Task details:
The data below holds a line containing "373 241 4523" and a line containing "173 280 3934"; please quote exactly those two lines and every line between them, and nothing else.

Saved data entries
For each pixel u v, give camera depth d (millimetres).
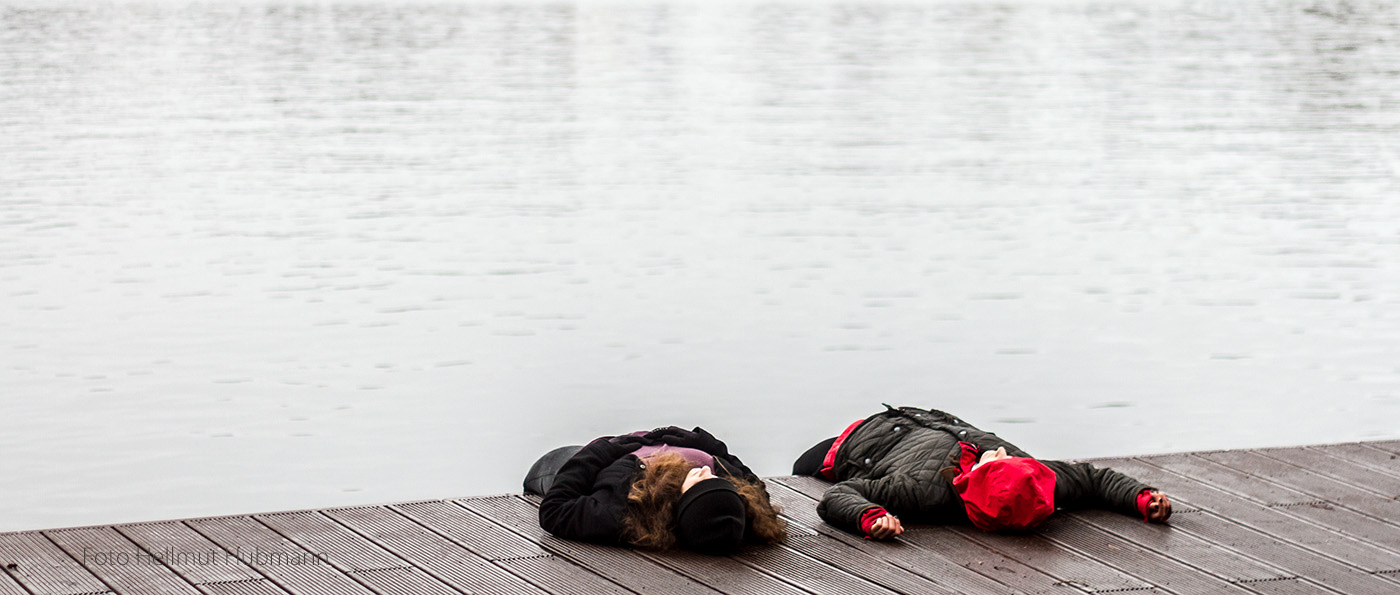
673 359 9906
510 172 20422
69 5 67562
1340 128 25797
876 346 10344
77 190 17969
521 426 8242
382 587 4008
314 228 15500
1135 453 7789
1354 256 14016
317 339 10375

==

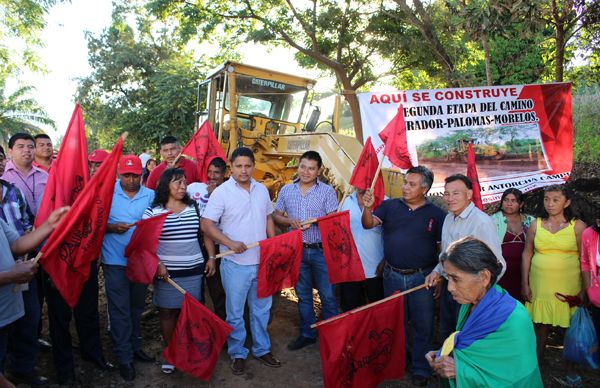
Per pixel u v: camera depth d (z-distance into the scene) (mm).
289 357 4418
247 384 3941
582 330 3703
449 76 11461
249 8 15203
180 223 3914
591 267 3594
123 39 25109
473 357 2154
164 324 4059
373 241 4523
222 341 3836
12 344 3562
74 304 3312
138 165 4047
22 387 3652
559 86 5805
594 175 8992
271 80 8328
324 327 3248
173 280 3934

Result for this exercise:
373 241 4523
222 341 3836
12 344 3562
74 304 3312
138 165 4047
22 387 3652
559 86 5805
594 175 8992
271 80 8328
324 327 3248
173 280 3934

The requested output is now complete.